The relatively minor leaks took an alarming turn for the worse around Christmas, when one of the Bluecher's 182 connecting fuel tanks rusted through, disgorging 60 tons of oil. A 1989 investigation concluded that it could take another 20 to 40 years for complete breakup of the Bluecher, but the Norwegians feel they have no time to waste now.

"It's a very fragile, very rich ecosystem around the fiord," Sivertsen said, "and it's also a major recreational area."

Visitors already complain about the acrid smell and filmy water around the spot where the Bluecher lies upside-down on the seabed 300 feet below, near the picturesque village of Drobak about 20 miles south of Oslo.

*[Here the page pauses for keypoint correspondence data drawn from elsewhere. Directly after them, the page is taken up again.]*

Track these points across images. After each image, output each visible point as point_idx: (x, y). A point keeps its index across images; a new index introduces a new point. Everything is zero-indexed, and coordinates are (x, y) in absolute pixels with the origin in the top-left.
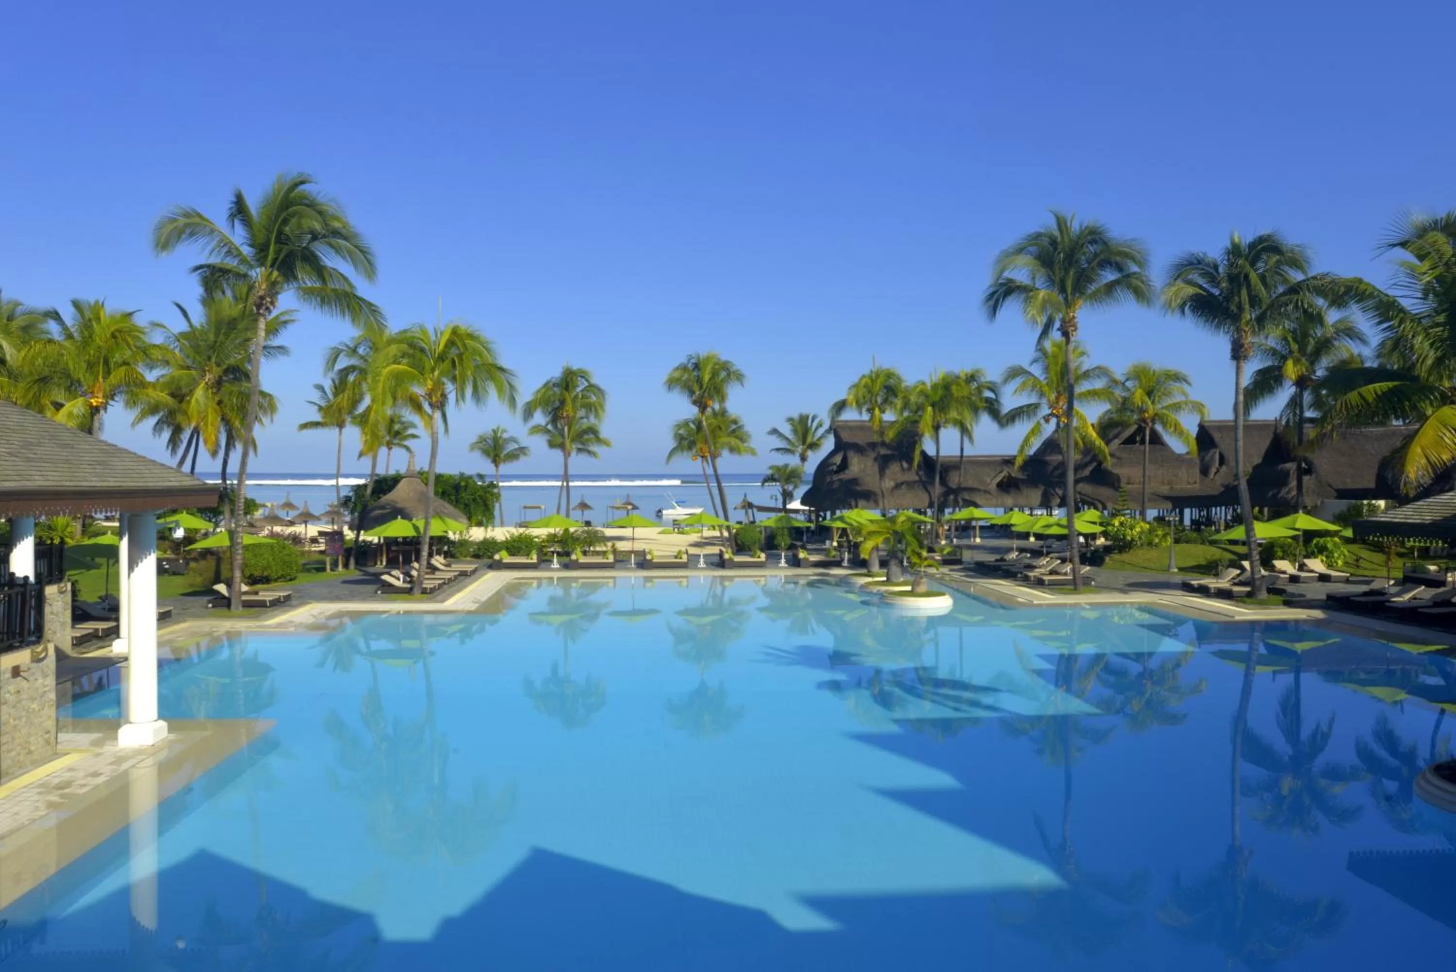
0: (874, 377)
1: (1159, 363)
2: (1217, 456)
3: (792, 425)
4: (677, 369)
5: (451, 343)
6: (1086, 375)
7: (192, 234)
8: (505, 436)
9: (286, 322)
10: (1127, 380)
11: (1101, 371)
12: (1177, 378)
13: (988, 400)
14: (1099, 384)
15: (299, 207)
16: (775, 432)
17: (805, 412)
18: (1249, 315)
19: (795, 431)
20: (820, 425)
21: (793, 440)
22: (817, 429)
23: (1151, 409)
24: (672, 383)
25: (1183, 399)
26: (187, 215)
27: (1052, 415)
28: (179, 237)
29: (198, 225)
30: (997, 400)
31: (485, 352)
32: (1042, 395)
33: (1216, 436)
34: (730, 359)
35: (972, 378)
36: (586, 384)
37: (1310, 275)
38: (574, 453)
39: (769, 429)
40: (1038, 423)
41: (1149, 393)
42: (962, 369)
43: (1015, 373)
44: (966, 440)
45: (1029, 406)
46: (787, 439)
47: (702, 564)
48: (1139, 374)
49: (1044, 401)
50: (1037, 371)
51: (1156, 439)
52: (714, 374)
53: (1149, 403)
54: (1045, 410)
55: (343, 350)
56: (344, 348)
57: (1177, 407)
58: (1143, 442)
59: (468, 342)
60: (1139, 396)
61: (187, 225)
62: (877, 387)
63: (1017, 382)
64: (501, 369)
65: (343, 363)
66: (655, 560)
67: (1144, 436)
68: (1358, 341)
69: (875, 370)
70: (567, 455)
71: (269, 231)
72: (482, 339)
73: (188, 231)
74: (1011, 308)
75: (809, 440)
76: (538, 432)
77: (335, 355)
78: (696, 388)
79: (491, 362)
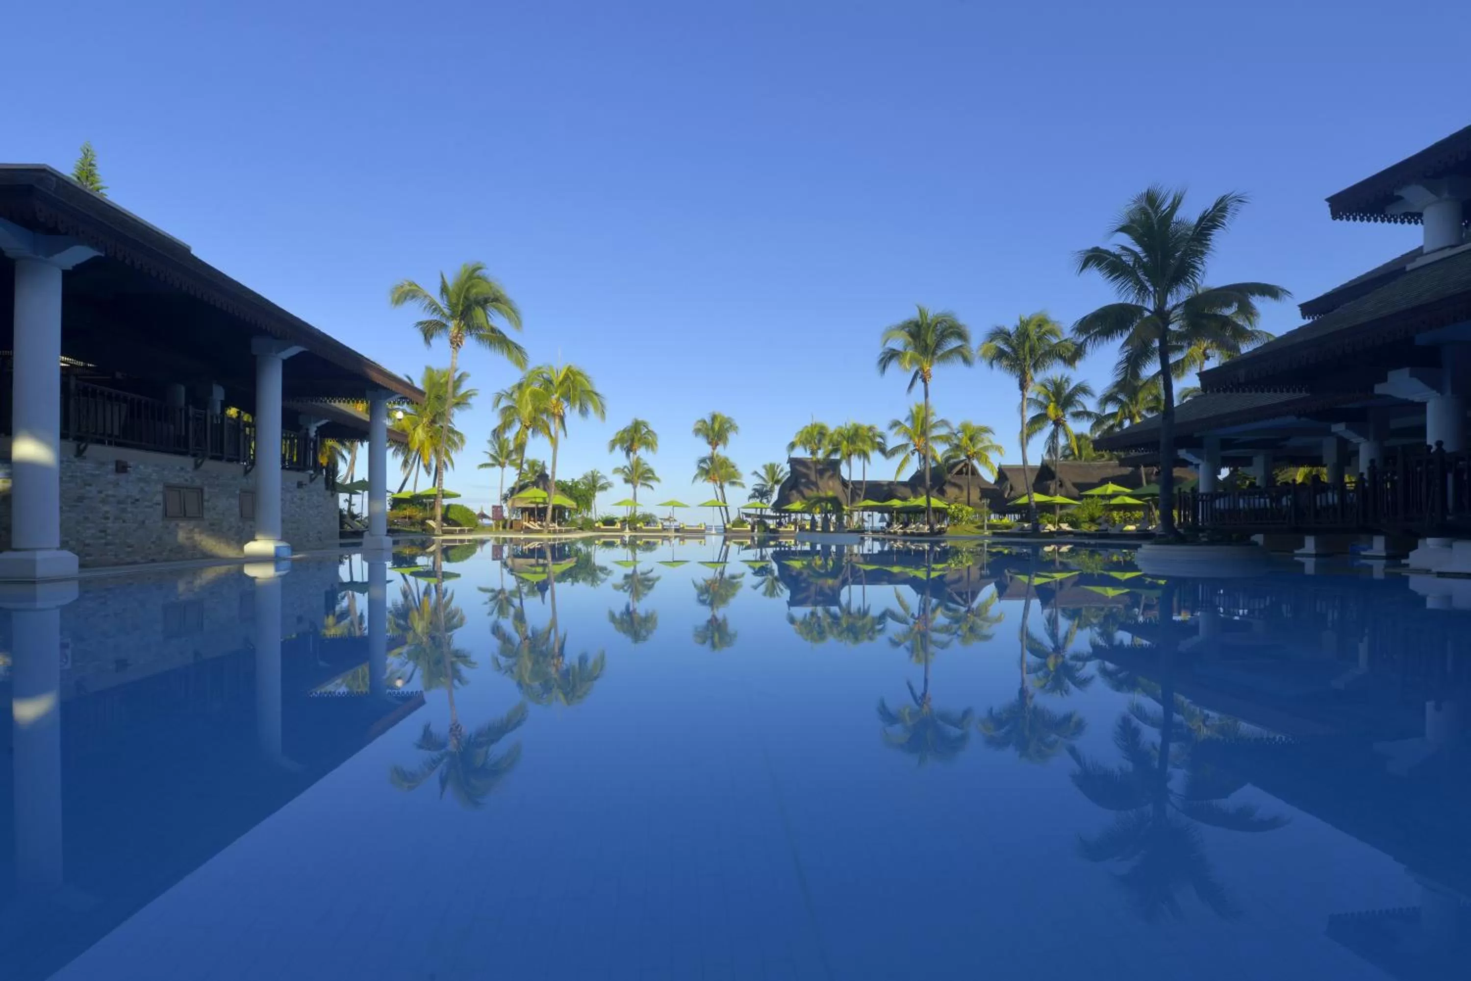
0: (814, 426)
1: (977, 421)
2: (1009, 486)
3: (766, 469)
4: (699, 421)
5: (567, 377)
6: (935, 426)
7: (413, 297)
8: (599, 475)
9: (471, 395)
10: (958, 433)
11: (944, 423)
12: (987, 430)
13: (879, 444)
14: (943, 431)
15: (476, 280)
16: (756, 473)
17: (773, 461)
18: (1029, 362)
19: (767, 473)
20: (782, 470)
21: (767, 479)
22: (780, 472)
23: (972, 450)
24: (697, 431)
25: (989, 444)
26: (410, 285)
27: (915, 450)
28: (405, 298)
29: (417, 291)
30: (884, 444)
31: (586, 382)
32: (911, 438)
33: (1008, 474)
34: (730, 416)
35: (871, 429)
36: (646, 430)
37: (1063, 339)
38: (639, 485)
39: (752, 471)
40: (908, 455)
41: (971, 439)
42: (866, 424)
43: (896, 424)
44: (866, 462)
45: (902, 446)
46: (762, 477)
47: (714, 532)
48: (965, 428)
49: (911, 442)
50: (908, 425)
51: (974, 472)
52: (721, 426)
53: (971, 446)
54: (911, 448)
55: (503, 395)
56: (504, 393)
57: (986, 449)
58: (967, 473)
59: (579, 378)
60: (965, 441)
61: (410, 291)
62: (815, 433)
63: (895, 430)
64: (596, 394)
65: (504, 404)
66: (686, 528)
67: (968, 468)
68: (1090, 396)
69: (814, 423)
70: (635, 487)
71: (459, 296)
72: (584, 374)
73: (411, 295)
74: (893, 367)
75: (776, 478)
76: (618, 472)
77: (499, 398)
78: (711, 433)
79: (590, 389)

Given the fresh urgency since the December spill, Norway is pioneering new technology to pinpoint where the oil is on the Bluecher and to assess pollution risks.

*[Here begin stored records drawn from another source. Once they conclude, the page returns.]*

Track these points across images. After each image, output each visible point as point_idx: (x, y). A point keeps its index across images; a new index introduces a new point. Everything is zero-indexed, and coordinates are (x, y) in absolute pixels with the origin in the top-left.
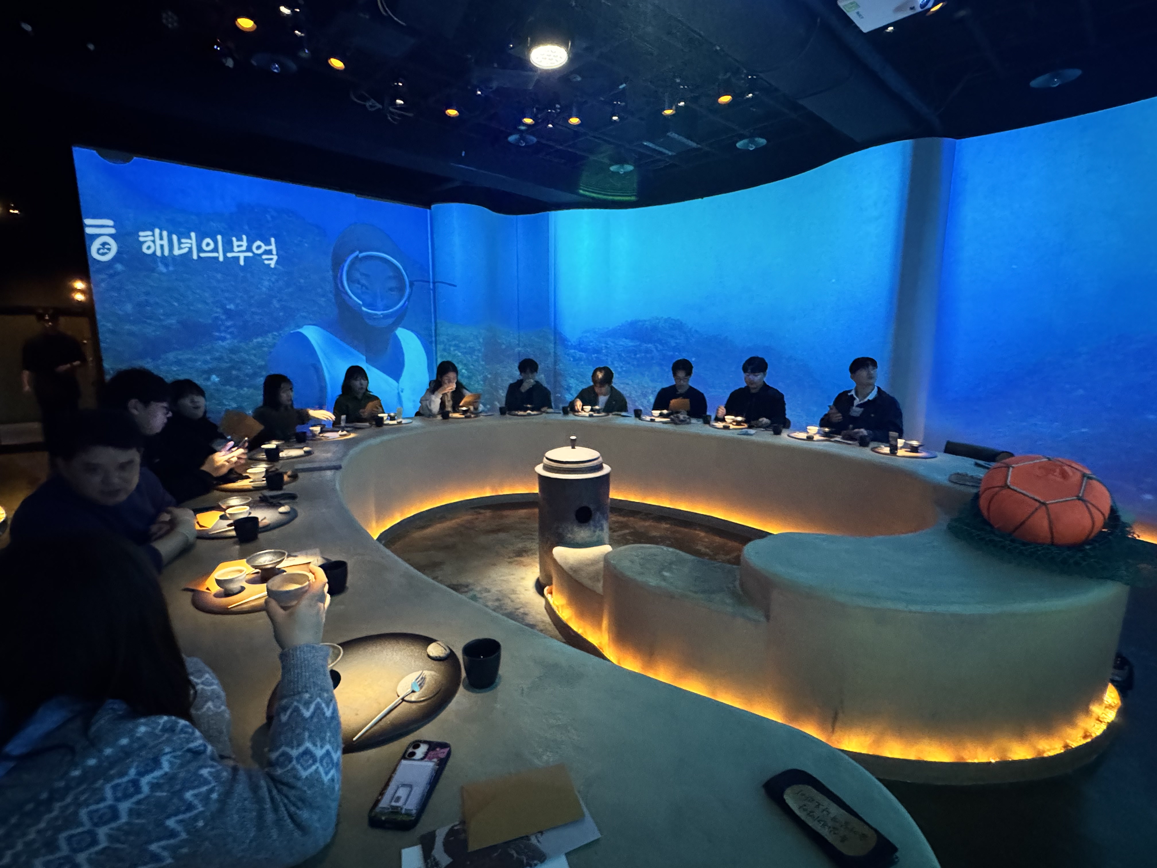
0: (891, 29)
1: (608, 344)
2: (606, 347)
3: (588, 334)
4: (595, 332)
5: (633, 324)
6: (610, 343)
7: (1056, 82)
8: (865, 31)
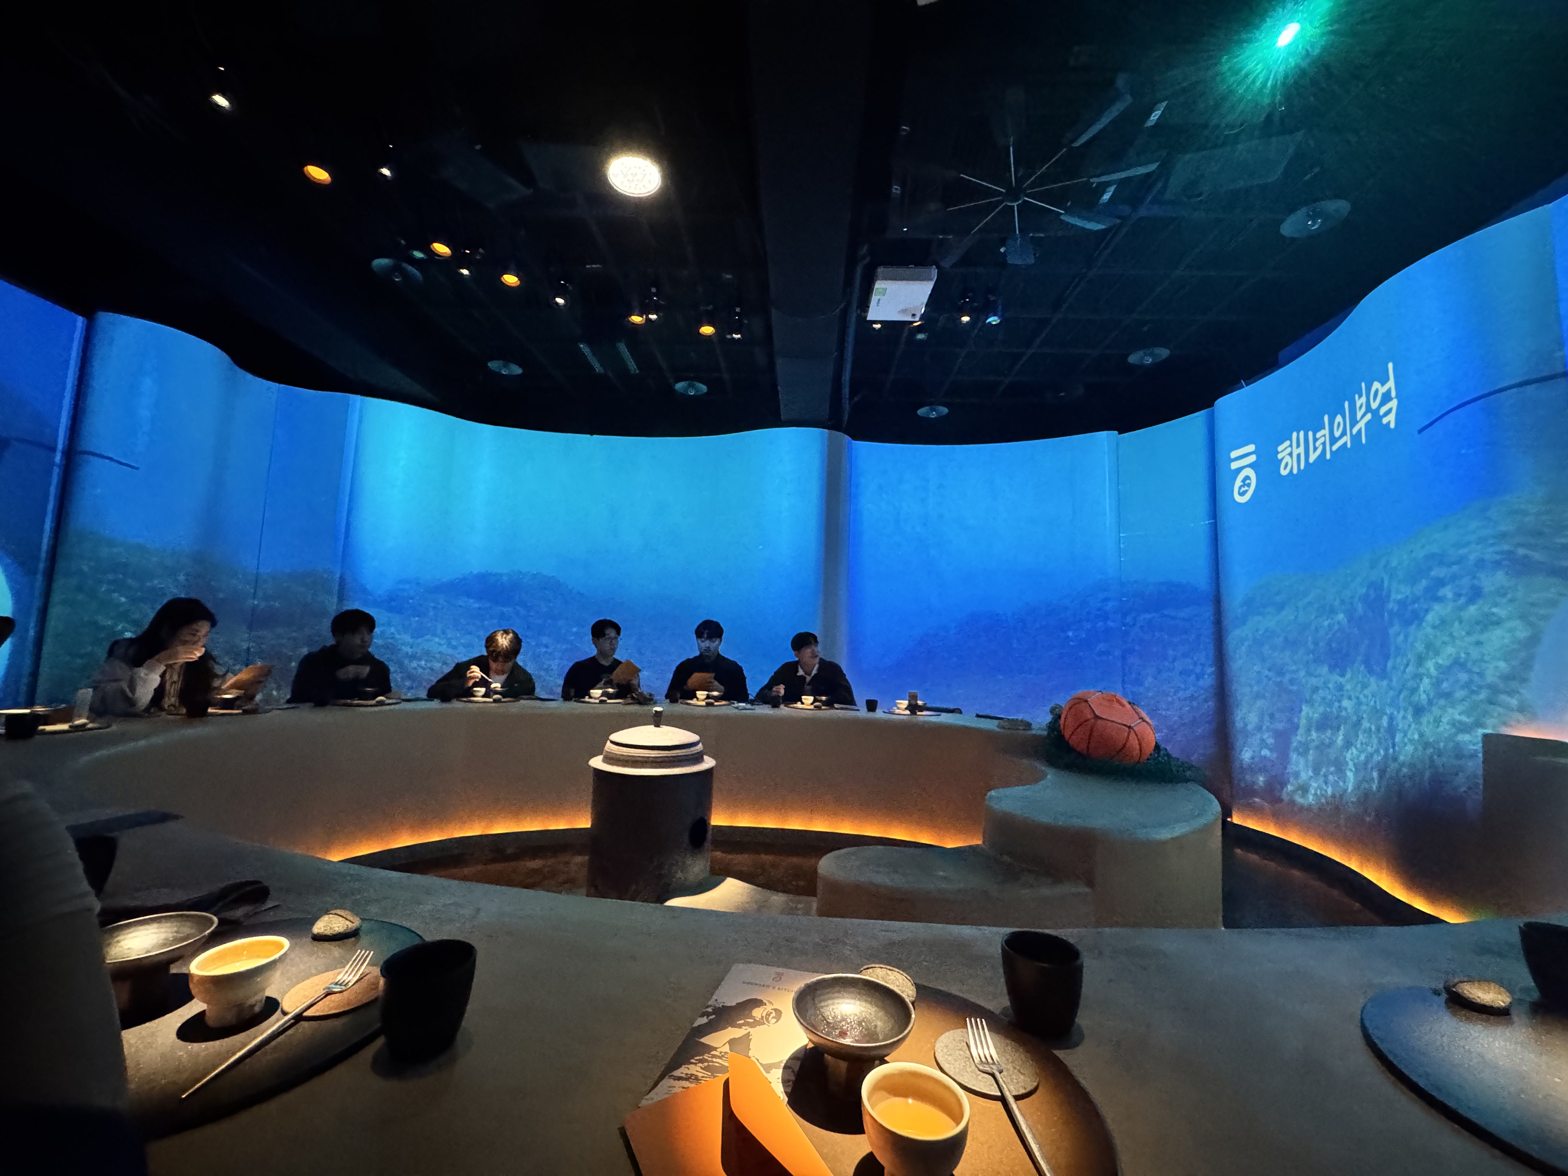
0: (878, 326)
1: (439, 604)
2: (434, 608)
3: (407, 586)
4: (418, 584)
5: (482, 577)
6: (441, 601)
7: (934, 415)
8: (868, 319)
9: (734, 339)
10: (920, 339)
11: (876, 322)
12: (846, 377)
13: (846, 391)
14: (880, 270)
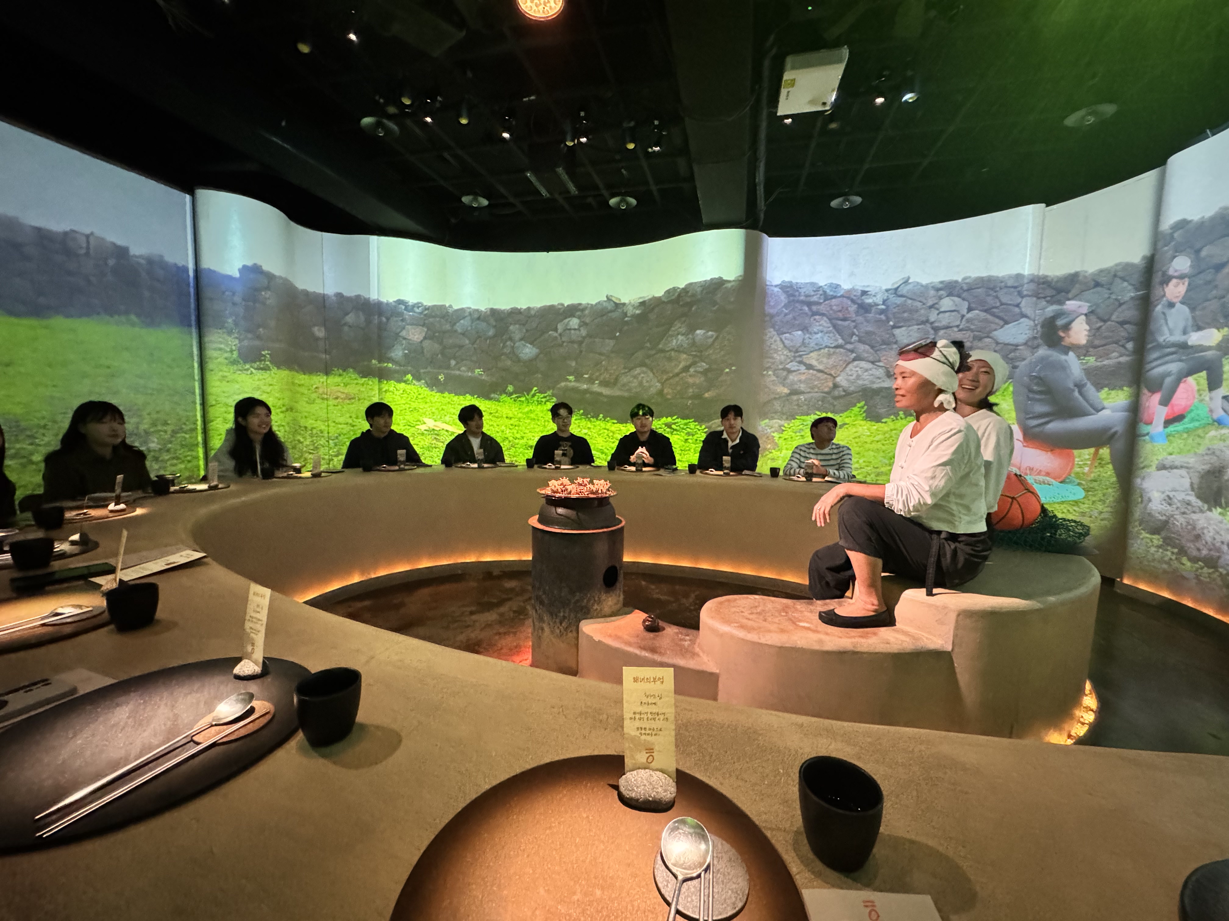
7: (847, 205)
8: (778, 114)
9: (654, 151)
10: (832, 129)
11: (787, 117)
12: (760, 177)
13: (761, 190)
14: (789, 60)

Without such mapping, pumping out the oil would be next to impossible, since no one is sure how much oil is stored in each of the tanks, or precisely where the tanks lie in the corroded wreckage.

Because the Bluecher is a grave for an estimated 600 to 1,000 German servicemen, disturbance of the wreckage must be kept to a minimum, and trying to raise or blow up the shipwreck is out of the question.

So, over the summer, a mini-submarine is scheduled to probe the sunken ship's hull with a new sonar device for finding oil and evaluating the pollution potential.

"There's a danger that we could have a breakup," said Sivertsen. "We are working at the extremes of technology here."

The U.S. Coast Guard and North Atlantic Treaty Organization already have contacted Norwegian authorities to express interest in the new technology, which could be used on the U.S. ships sunk in Pearl Harbor during the Japanese attack in 1941.

"The important thing is that all the warships went down between 1940 and 1945, and problems are just now starting to pop up because the steel is corroding," said Jostein Jacobsen, a marine surveyor overseeing the sonar project for the Norwegian ship classification firm, Norske Veritas.

"Just look at Norway alone," he continued. "There are something like 3,500 shipwrecks. There are lots of sunken warships around the world, so there's a high potential for this system."

The exact design is secret, but Jacobsen describes the robot sub as "box-shaped, with lots of propellers, a camera capable of taking 3-D pictures and robot arms." The sub can dive around 2,000 feet, which its designers say is the depth where 90% of the world's shipwrecks can be found.

Low-frequency sound waves from the 10-foot robot sub travel differently through oil and water--differences detected by a receiver on the robot when the signals bounce back.

Although sunken warships have lain on the ocean floors for decades, no technology to measure their pollution potential and locate oil has been developed before now, Jacobsen said, "because we have only focused on the environment in recent years."

Until now, such cleanup operations have focused on randomly drilling holes to find oil, a process that experts say can dangerously weaken an unstable shipwreck and even set off ammunition inside. (That's not considered a danger with the Bluecher, since the fire detonated much of its cache.)

Norwegian authorities estimate that examination and cleanup of the Bluecher could cost millions, but there are no plans to ask Germany to help defray the expense. "They invaded, but we sank it," explained Sivertsen.

As it was, the sinking of the Bluecher only delayed the inevitable by a matter of hours; that evening, Oslo was in Nazi hands.